Rituximab Biosimilar Estimated to Save €90 Million Annually in the EU

Christina Mattina

After being recently approved in Europe, a biosimilar for the drug rituximab (MabThera in Europe) could result in considerable savings over the reference drug for the 28 European Union countries, according to a study in Advances in Therapy.

The analysis discusses how using the biosimilar CT-P10 in place of rituximab, could impact both budgets and patients’ ability to access the medicine. CT-P10, sold as Truxima, was approved this February for all indications of the reference drug, which include cancers like non-Hodgkin’s lymphoma (NHL) and chronic lymphocytic leukemia (CLL), in addition to autoimmune disorders, such as rheumatoid arthritis (RA). These 3 conditions, which account for 90% of all rituximab consumed in the study setting, were the primary focus of the new budget analysis.

Researchers estimated the proportion of patients with all diagnoses who will receive CT-P10 instead of the branded drug over a 1-year period at 30%. They also calculated the costs for both the biosimilar and the reference based on the list price and annual dose in milligrams of drug required for each diagnosis. Assuming the CT-P10 would cost 70% of what the branded drug does, the projected budget savings in Europe totaled just over €90 million in 1 year. The researchers also projected that these savings would allow 7531 additional patients to access rituximab therapy that year, or a 6.4% increase in patients taking rituximab.

Specifically, 43.3% of the savings would come from the treatment of NHL, while approximately 26.9% and 19.8% would come from treating RA and CLL, respectively. The bulk of the savings (70%) would occur in 5 European countries: Germany (22.8%), Italy (17.7%), France (13.5%), Spain (8.4%), and the United Kingdom (7.5%). Of the 7531 additional patients projected to gain access to rituximab treatment, 2857 would use it to treat RA, 2263 would use it for NHL, and 1624 would take it for CLL, while 787 would use it for a less common diagnosis or an off-label use.

The researchers then modeled potential budget savings and expanded patient access in a 3-year scenario where CT-P10’s market share would be 30% in the first year, 40% in the second, and 50% in the third. They estimated that Europe would save about €570 million in this scenario, which would allow 47,695 more patients to access treatment.

“These data clearly represent a substantial societal health gain and it can be concluded from our findings that, with some assumptions as defined in the model, use of CT-P10 will present significant savings for healthcare systems, in accordance with our stated hypothesis,” the study authors wrote.

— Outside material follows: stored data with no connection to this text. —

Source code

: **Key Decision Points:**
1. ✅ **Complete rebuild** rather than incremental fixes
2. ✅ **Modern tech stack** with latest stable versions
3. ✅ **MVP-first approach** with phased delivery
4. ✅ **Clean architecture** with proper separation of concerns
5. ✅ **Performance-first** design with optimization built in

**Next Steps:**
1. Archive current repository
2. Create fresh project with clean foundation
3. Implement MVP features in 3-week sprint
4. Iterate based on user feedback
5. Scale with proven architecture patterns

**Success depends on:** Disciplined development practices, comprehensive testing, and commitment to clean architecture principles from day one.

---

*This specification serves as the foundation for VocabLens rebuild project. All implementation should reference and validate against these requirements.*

They noted that their estimates could be on the conservative side if the price of CT-P10 is substantially lower than expected; their models assumed the biosimilar price would be 30% less costly than branded rituximab, but industry experts have said the actual difference could be twice as great.

However, the study authors acknowledged that the cost savings represent just one of the many factors that influence the uptake of biosimilars, including perceptions of the new drugs among patients, payers, and prescribers. For instance, clinicians must feel confident that CT-P10 is just as safe and effective as the branded drug for both, treatment-naïve patients and those switching from the branded drug to the biosimilar.